Of course, there’s no easy way into this, and there are many problems and reductions in what I say above. Moreover, I want to show how this unique force of articulation can be institutionalized by the positivistic entities poets instinctively resist. That tension between absolute play in the field of life, pushing language to achieve its maximum potential, loses its occult (hidden) apprehension when it is brought into more open and public spaces. Coleridge’s Rime of the Ancient Mariner is an example of a poem whose rhetorical values shift with each successive anthology. However, audiences widen through this institutionalization.

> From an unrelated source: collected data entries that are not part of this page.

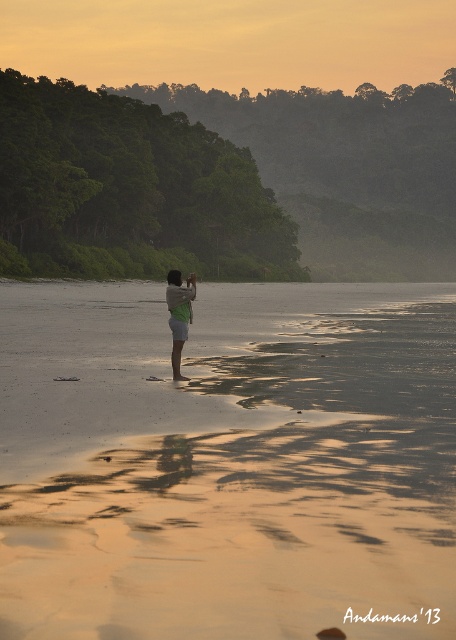
Question: Which point is farther to the camera?

Choices:
 (A) (186, 330)
 (B) (397, 618)

Answer: (A)

Question: Which point is closer to the camera?

Choices:
 (A) (223, 419)
 (B) (179, 301)

Answer: (A)

Question: Does sandy beach at center have a lesser width compared to green fabric shorts at center?

Choices:
 (A) no
 (B) yes

Answer: (A)

Question: Does sandy beach at center have a lesser width compared to green fabric shorts at center?

Choices:
 (A) no
 (B) yes

Answer: (A)

Question: Can you confirm if sandy beach at center is wider than green fabric shorts at center?

Choices:
 (A) no
 (B) yes

Answer: (B)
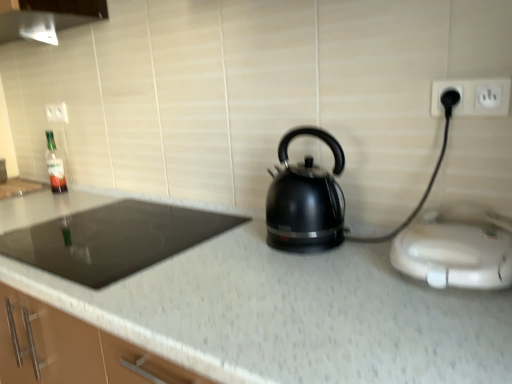
Find the location of a particular element. Image resolution: width=512 pixels, height=384 pixels. free space to the left of translucent glass bottle at left is located at coordinates (36, 193).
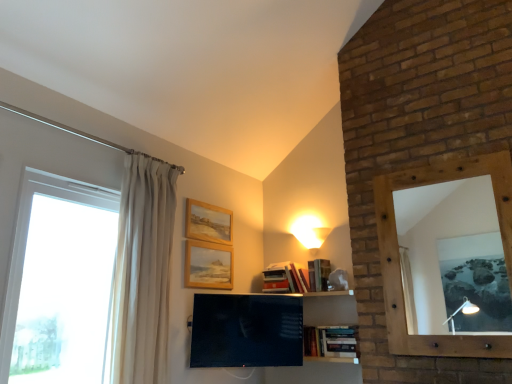
Locate an element on the screen. The height and width of the screenshot is (384, 512). empty space that is ontop of wooden-framed mirror at right (from a real-world perspective) is located at coordinates (435, 166).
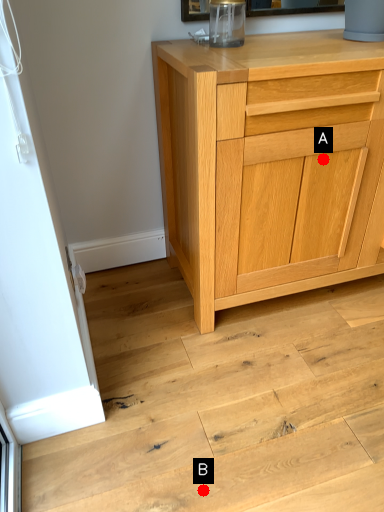
Question: Two points are circled on the image, labeled by A and B beside each circle. Which of the following is the closest to the observer?

Choices:
 (A) A is closer
 (B) B is closer

Answer: (B)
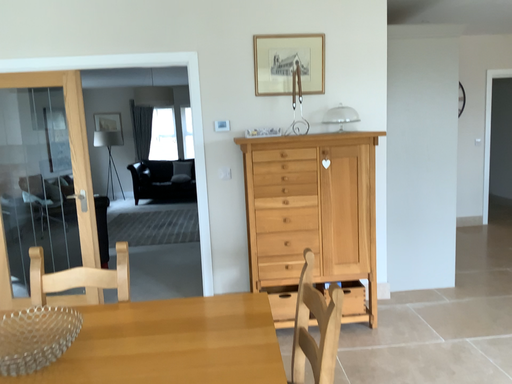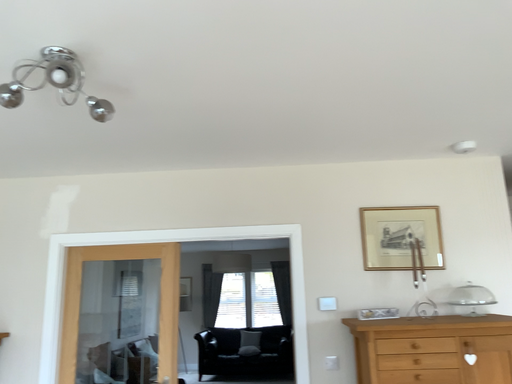
Question: Which way did the camera rotate in the video?

Choices:
 (A) rotated downward
 (B) rotated upward

Answer: (B)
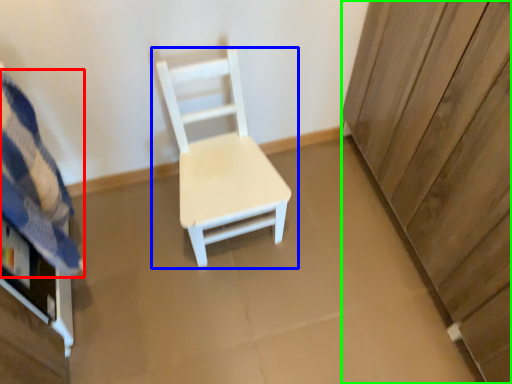
Question: Considering the real-world distances, which object is farthest from bedding (highlighted by a red box)? chair (highlighted by a blue box) or dresser (highlighted by a green box)?

Choices:
 (A) chair
 (B) dresser

Answer: (B)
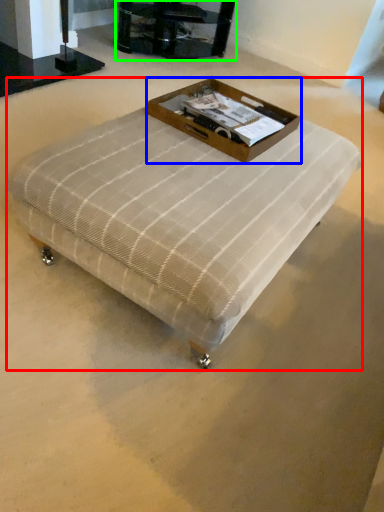
Question: Considering the real-world distances, which object is closest to table (highlighted by a red box)? box (highlighted by a blue box) or furniture (highlighted by a green box).

Choices:
 (A) box
 (B) furniture

Answer: (A)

And so rather than an audience, in Blake’s sense, that lives in eternity, the poet, over time, with institutional support, finds an audience in a future he or she could never have comprehended. That is an aspect of the fetishization of power scientific positivism has led us to. There’s not much else to say about that right now. Poets want to find out the nature of their experience and to actively persuade others (the other their otherness—or something like that) of some change in the world based on the perceptions that made the poem in relationship with the instability of their presence in the poem. The anthologists want to establish relationships of power, making representational objects out of natural forces.
I might look at the following writers in detail:
Coleridge—particularly his publication of The Friend and how he identified its audience in the early 18th c.
Hopkins—how he wrote in notebooks all of his life, sharing work with friends, only receiving publication after his death in the 20th c. A unique opportunity to compare an audience of one, say, where composition, invention and reception generate from one source with the audience who received books in hand.
Hardy—a popular novelist who lost satisfaction with the social obligation of the form. Pursued poetry in his later years and into the 20th century. Not a popular poet. What did poetry offer him the novel did not? His audience was often hostile, shrinking—someone significant to consider.
These three have all been significantly anthologized and so I could look at how they have been presented in different contexts.
Blake, Wordsworth, Emerson, Dickinson, Poe, will be considered, perhaps, who know what will actually arrive when it does?
This began as a conversation and continues to occupy my study. This began as a practice in poetry and as a small publisher of poetry in magazines and books. This began because I was curious in Ezra Pound, Charles Olson, Edward Dorn, Robert Duncan, Robert Creeley and how they did what they did and still do what they do to particular people.